What do the four quadrants mean?

Stars are high growth and high share, the leaders worth funding to defend. Cash Cows are low growth and high share, mature earners that generate the cash to fund the rest. Question Marks are high growth and low share, bets that need a clear decision to back or drop. Dogs are low growth and low share, candidates to wind down or divest.

What goes on each axis of the matrix?

The vertical axis is market growth rate, low at the bottom and high at the top. The horizontal axis is relative market share, usually your share divided by the largest competitor's share. By convention this axis runs high on the left to low on the right, so the strongest positions sit on the left. Many people get the reversed axis wrong on the first build.

What does the size of each bubble represent?

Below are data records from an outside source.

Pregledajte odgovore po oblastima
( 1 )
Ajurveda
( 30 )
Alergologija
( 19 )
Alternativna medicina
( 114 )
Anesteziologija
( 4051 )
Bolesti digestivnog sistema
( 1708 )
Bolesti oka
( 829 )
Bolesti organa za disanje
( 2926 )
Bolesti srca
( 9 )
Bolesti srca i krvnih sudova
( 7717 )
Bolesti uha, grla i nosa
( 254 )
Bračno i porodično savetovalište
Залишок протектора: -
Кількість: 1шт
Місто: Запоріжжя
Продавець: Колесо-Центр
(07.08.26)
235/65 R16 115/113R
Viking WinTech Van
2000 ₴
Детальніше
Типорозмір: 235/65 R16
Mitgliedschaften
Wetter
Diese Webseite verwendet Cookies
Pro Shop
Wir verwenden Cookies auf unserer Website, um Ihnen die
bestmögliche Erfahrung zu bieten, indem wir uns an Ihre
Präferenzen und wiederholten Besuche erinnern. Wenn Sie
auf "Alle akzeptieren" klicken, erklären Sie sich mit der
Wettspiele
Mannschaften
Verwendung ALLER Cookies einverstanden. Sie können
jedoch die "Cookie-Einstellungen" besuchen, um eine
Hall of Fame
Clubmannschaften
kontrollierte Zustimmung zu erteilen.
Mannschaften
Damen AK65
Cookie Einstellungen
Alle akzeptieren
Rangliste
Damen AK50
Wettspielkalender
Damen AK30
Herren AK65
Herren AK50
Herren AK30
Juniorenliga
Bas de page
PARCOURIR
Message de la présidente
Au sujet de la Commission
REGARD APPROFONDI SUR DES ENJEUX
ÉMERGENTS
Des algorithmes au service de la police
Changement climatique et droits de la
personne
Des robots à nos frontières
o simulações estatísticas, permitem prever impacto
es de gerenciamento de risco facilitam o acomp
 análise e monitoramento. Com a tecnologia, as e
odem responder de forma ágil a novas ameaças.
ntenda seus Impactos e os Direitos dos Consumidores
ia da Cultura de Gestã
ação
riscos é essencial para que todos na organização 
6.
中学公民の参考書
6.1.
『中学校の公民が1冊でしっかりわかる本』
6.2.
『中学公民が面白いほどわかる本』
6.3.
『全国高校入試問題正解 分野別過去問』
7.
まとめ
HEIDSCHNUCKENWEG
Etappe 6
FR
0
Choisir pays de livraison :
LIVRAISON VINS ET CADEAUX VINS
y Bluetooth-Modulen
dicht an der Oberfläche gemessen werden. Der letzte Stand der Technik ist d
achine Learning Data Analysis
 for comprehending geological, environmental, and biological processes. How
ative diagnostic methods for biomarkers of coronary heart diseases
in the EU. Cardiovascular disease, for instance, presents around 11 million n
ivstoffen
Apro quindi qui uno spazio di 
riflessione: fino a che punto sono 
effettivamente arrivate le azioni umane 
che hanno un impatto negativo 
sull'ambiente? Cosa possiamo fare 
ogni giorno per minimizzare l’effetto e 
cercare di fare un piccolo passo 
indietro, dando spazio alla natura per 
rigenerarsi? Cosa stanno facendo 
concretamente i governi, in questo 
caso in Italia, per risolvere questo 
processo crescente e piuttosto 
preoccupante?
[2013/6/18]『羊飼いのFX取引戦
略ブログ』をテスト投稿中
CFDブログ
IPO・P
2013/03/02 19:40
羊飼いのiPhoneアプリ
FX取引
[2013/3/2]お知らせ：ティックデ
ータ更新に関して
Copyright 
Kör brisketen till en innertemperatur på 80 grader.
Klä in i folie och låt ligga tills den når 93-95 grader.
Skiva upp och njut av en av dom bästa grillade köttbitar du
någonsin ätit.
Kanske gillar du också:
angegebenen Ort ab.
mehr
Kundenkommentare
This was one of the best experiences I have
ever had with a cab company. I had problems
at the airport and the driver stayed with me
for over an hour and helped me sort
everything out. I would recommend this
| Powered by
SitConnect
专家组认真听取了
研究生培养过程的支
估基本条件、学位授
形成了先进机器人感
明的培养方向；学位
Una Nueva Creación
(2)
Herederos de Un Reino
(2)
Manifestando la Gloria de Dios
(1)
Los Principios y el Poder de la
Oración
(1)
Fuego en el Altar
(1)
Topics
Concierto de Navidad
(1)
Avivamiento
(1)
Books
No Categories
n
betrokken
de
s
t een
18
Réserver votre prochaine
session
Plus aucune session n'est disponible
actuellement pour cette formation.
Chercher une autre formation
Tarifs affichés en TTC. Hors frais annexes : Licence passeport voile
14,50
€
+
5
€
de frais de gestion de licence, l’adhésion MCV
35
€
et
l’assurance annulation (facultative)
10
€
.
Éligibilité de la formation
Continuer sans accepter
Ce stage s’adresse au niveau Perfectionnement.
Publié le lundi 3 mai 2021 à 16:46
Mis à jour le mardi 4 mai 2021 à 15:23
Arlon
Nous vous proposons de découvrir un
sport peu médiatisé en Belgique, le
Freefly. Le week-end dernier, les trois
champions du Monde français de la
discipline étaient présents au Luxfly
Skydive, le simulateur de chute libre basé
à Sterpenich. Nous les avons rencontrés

Bubble size encodes a third variable, almost always revenue or the share of total portfolio sales. A large Cash Cow bubble and a small Question Mark bubble tell the audience at a glance where the money is today versus where the future bets sit. Keep the sizing consistent and label each bubble so the scale is never ambiguous.

What is the fastest way to build a BCG growth-share matrix slide?

Describe the portfolio in one line and let Oria render it. You give each unit its growth rate, relative share, and revenue, and Oria builds a fully editable native PowerPoint matrix in your template, with the four quadrant labels and sized bubbles in place. You skip the manual axis setup, the reversed scale, and the bubble math entirely.